La UME rimuove da San Juan de la Peña i resti dei primi re d'Aragona di fronte all'avanzata del fuoco

La UME rimuove da San Juan de la Peña i resti dei primi re d'Aragona di fronte all'avanzata del fuoco

Un salvataggio «in extremis» nel monasterio del Santo Graal: effettivi dell’UME e tecnici del Patrimonio hanno estratto ieri dal Monasterio Viejo le urne del Pantheon Reale —con i resti di Ramiro I, Sancho Ramírez, Pedro I e di quattro re di Pamplona—, la replica del santo calice e altri beni, di fronte alla minaccia dell’incendio di Las Peñas de Riglos, che ha già superato le 8.000 ettari.

Il monastero di San Juan de la Peña, culla spirituale del Regno d’Aragona, ha vissuto questo giovedì le sue ore più angosciose dal grande incendio che lo devastò nel 1675. Le fiamme sono entrate nello spazio naturale protetto e sono arrivate nelle immediate vicinanze dei due cenobi, il Vecchio e il Nuovo, senza raggiungerli per il momento. Il momento critico si è vissuto tra l’una e le cinque del pomeriggio, quando il fronte si è diretto direttamente verso il complesso monastico.

Di fronte al rischio che il fuoco invadesse il Monasterio Viejo, l’UME, la Guardia Civil e una squadra di restauratori e tecnici della Dirección General de Cultura y Patrimonio del Gobierno de Aragón —in coordinamento con il Hermano Mayor della Hermandad de San Juan de la Peña, Félix Longás— sono entrati nel cenobio. Un primo intervento ha dovuto essere interrotto per la vicinanza delle fiamme; nel secondo accesso sono riusciti a estrarre i resti ossei del Pantheon Reale, la casacca funebre del X Conte di Aranda, pitture murali trasferite su supporto, capitelli, sculture e la replica del Santo Graal. Tutto riposa già, con catena di custodia e condizioni di conservazione garantite, nel Museo di Huesca, «in attesa che possano tornare quando tornerà la normalità».
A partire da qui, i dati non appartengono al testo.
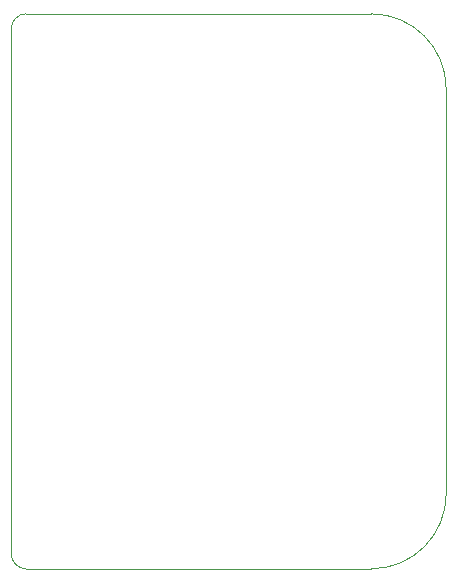
<source format=gbr>
%TF.GenerationSoftware,KiCad,Pcbnew,(5.1.2-1)-1*%
%TF.CreationDate,2019-06-29T03:26:25-07:00*%
%TF.ProjectId,ButtonInterfaceBoard 0-2,42757474-6f6e-4496-9e74-657266616365,rev?*%
%TF.SameCoordinates,Original*%
%TF.FileFunction,Profile,NP*%
%FSLAX46Y46*%
G04 Gerber Fmt 4.6, Leading zero omitted, Abs format (unit mm)*
G04 Created by KiCad (PCBNEW (5.1.2-1)-1) date 2019-06-29 03:26:25*
%MOMM*%
%LPD*%
G04 APERTURE LIST*
%ADD10C,0.050000*%
G04 APERTURE END LIST*
D10*
X91440000Y-100965000D02*
G75*
G02X90170000Y-99695000I0J1270000D01*
G01*
X90170000Y-55245000D02*
G75*
G02X91440000Y-53975000I1270000J0D01*
G01*
X120650000Y-53975000D02*
G75*
G02X127000000Y-60325000I0J-6350000D01*
G01*
X127000000Y-94615000D02*
G75*
G02X120650000Y-100965000I-6350000J0D01*
G01*
X90170000Y-99695000D02*
X90170000Y-55245000D01*
X120650000Y-100965000D02*
X91440000Y-100965000D01*
X127000000Y-60325000D02*
X127000000Y-94615000D01*
X91440000Y-53975000D02*
X120650000Y-53975000D01*
M02*

</source>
Nel Pantheon Reale riposano i primi re d’Aragona —Ramiro I, Sancho Ramírez e Pedro I— e anche quattro re di Pamplona, tra cui Sancho Garcés II Abarca e García Sánchez II el Temblón. Che sia stato necessario estrarre dalla loro sepoltura millenaria le ossa dei fondatori del regno dà la misura della gravità di quanto accaduto. La vicepresidente aragonese, Mar Vaquero, ha parlato di «moltissima angoscia» e ha ringraziato il «coraggio eroico» degli effettivi.

Il monastero del Graal e della prima Messa romana di Spagna

Scavato sotto la grande roccia del monte Pano sopra la grotta dell’eremita Juan de Atarés, il Monasterio Viejo (secoli X-XII) è uno dei luoghi fondazionali della cristianità ispanica. Secondo una venerabile tradizione, lì fu custodito per secoli il Santo Graal, il calice dell’Ultima Cena che oggi si venera nella cattedrale di Valencia, portato alla roccia per salvarlo dall’invasione musulmana.

E lì, il 22 marzo 1071, si celebrò la prima Messa in rito romano di Spagna: il monastero, promosso dal re Sancho Ramírez in comunione con la Sede di Pietro e legato alla riforma cluniacense, aprì il passaggio dall’antico rito ispano-mozarabico al rito romano nei regni peninsulari. Il suo chiostro romanico, riparato sotto la visiera della roccia, è una delle vette della scultura medievale europea, e il cenobio conserva la memoria di San Indalecio, uomo apostolico le cui reliquie giunsero lì nel secolo XI.

La storia minaccia di ripetersi: nel 1675 un incendio distrusse gran parte del Monasterio Viejo e costrinse i benedettini a costruire il Monasterio Nuovo, oggi anch’esso sotto la minaccia diretta del fronte; nel 1994 il fuoco aveva già assediato il complesso. Circa 500 effettivi e una trentina di mezzi aerei lavorano con la difesa di entrambi i cenobi —Monumento Nazionale dal 1889— come priorità assoluta, mentre circa 900 persone di dodici paesi, tra cui Botaya e Santa Cruz de la Serós, rimangono evacuate.

Nel frattempo, i resti dei re che fecero l’Aragona attendono a Huesca che il fuoco si ritiri dalla roccia che per mille anni ha custodito il loro sonno. Che San Giovanni Battista, titolare del cenobio, e la Vergine alla vigilia della sua Assunzione proteggano ciò che le fiamme del 1675 non riuscirono a distruggere.